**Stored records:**
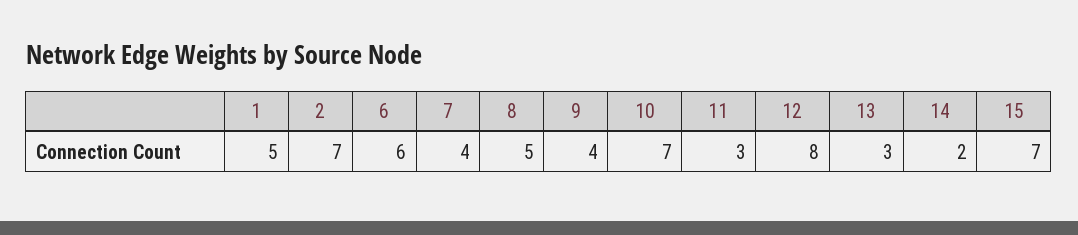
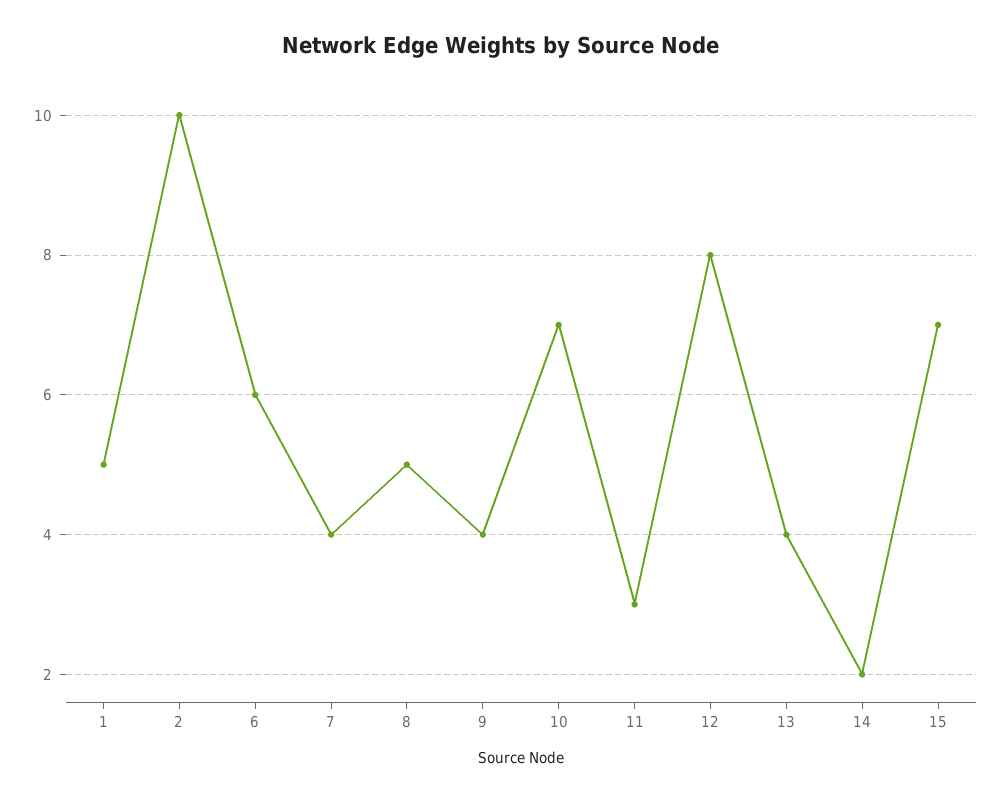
  {
    "1": 5,
-   "2": 7,
+   "2": 10,
    "6": 6,
    "7": 4,
    "8": 5,
    "9": 4,
    "10": 7,
    "11": 3,
    "12": 8,
-   "13": 3,
+   "13": 4,
    "14": 2,
    "15": 7
  }

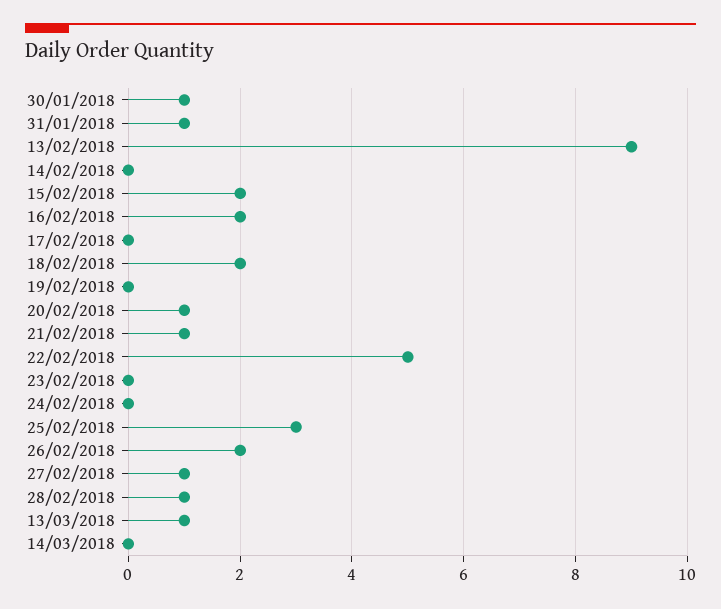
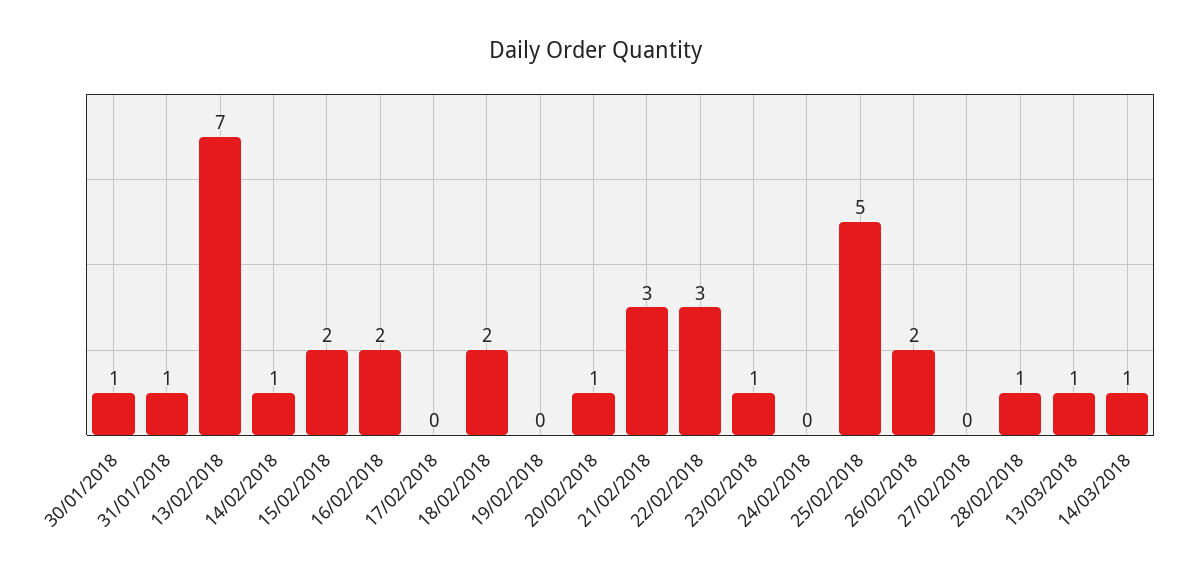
  {
    "30/01/2018": 1,
    "31/01/2018": 1,
-   "13/02/2018": 9,
+   "13/02/2018": 7,
-   "14/02/2018": 0,
+   "14/02/2018": 1,
    "15/02/2018": 2,
    "16/02/2018": 2,
    "17/02/2018": 0,
    "18/02/2018": 2,
    "19/02/2018": 0,
    "20/02/2018": 1,
-   "21/02/2018": 1,
+   "21/02/2018": 3,
-   "22/02/2018": 5,
+   "22/02/2018": 3,
-   "23/02/2018": 0,
+   "23/02/2018": 1,
    "24/02/2018": 0,
-   "25/02/2018": 3,
+   "25/02/2018": 5,
    "26/02/2018": 2,
-   "27/02/2018": 1,
+   "27/02/2018": 0,
    "28/02/2018": 1,
    "13/03/2018": 1,
-   "14/03/2018": 0
+   "14/03/2018": 1
  }

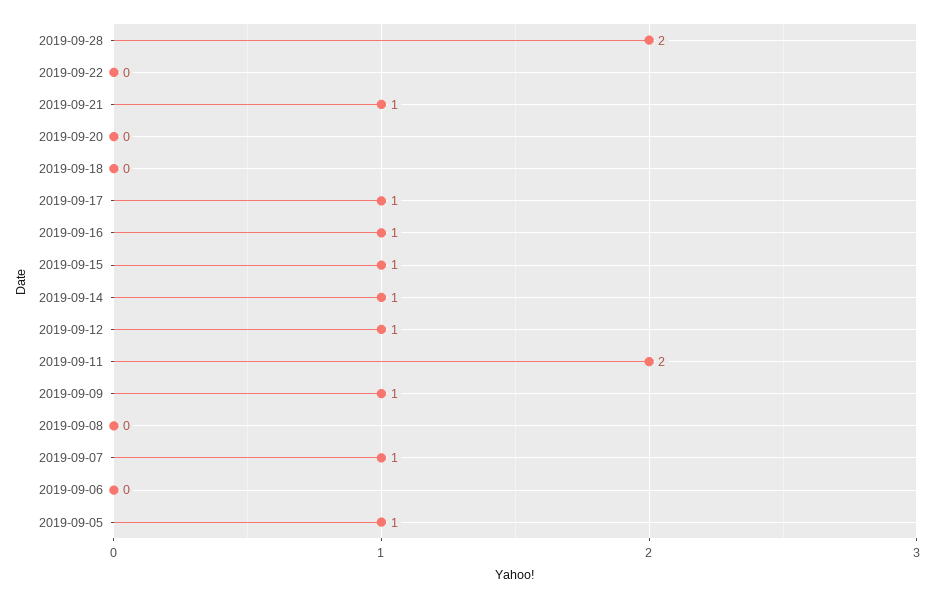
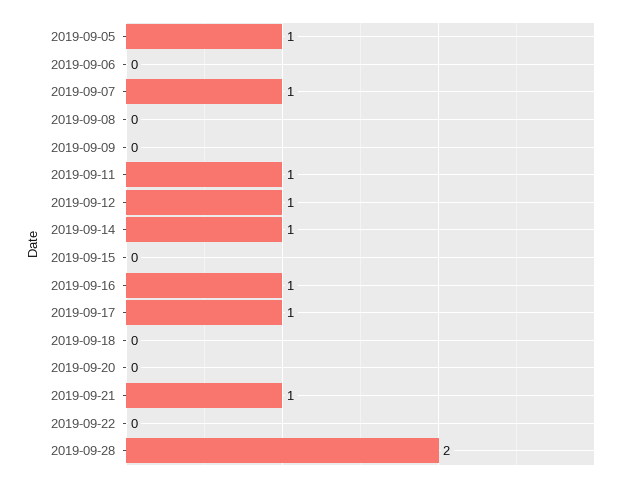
  {
    "2019-09-28": 2,
    "2019-09-22": 0,
    "2019-09-21": 1,
    "2019-09-20": 0,
    "2019-09-18": 0,
    "2019-09-17": 1,
    "2019-09-16": 1,
-   "2019-09-15": 1,
+   "2019-09-15": 0,
    "2019-09-14": 1,
    "2019-09-12": 1,
-   "2019-09-11": 2,
+   "2019-09-11": 1,
-   "2019-09-09": 1,
+   "2019-09-09": 0,
    "2019-09-08": 0,
    "2019-09-07": 1,
    "2019-09-06": 0,
    "2019-09-05": 1
  }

**WHAT THIS TASK INVOLVES:** Output the records above exactly, omitting the pictures.

**PROBLEM SOLUTION:**
  {
    "1": 5,
-   "2": 7,
+   "2": 10,
    "6": 6,
    "7": 4,
    "8": 5,
    "9": 4,
    "10": 7,
    "11": 3,
    "12": 8,
-   "13": 3,
+   "13": 4,
    "14": 2,
    "15": 7
  }

  {
    "30/01/2018": 1,
    "31/01/2018": 1,
-   "13/02/2018": 9,
+   "13/02/2018": 7,
-   "14/02/2018": 0,
+   "14/02/2018": 1,
    "15/02/2018": 2,
    "16/02/2018": 2,
    "17/02/2018": 0,
    "18/02/2018": 2,
    "19/02/2018": 0,
    "20/02/2018": 1,
-   "21/02/2018": 1,
+   "21/02/2018": 3,
-   "22/02/2018": 5,
+   "22/02/2018": 3,
-   "23/02/2018": 0,
+   "23/02/2018": 1,
    "24/02/2018": 0,
-   "25/02/2018": 3,
+   "25/02/2018": 5,
    "26/02/2018": 2,
-   "27/02/2018": 1,
+   "27/02/2018": 0,
    "28/02/2018": 1,
    "13/03/2018": 1,
-   "14/03/2018": 0
+   "14/03/2018": 1
  }

  {
    "2019-09-28": 2,
    "2019-09-22": 0,
    "2019-09-21": 1,
    "2019-09-20": 0,
    "2019-09-18": 0,
    "2019-09-17": 1,
    "2019-09-16": 1,
-   "2019-09-15": 1,
+   "2019-09-15": 0,
    "2019-09-14": 1,
    "2019-09-12": 1,
-   "2019-09-11": 2,
+   "2019-09-11": 1,
-   "2019-09-09": 1,
+   "2019-09-09": 0,
    "2019-09-08": 0,
    "2019-09-07": 1,
    "2019-09-06": 0,
    "2019-09-05": 1
  }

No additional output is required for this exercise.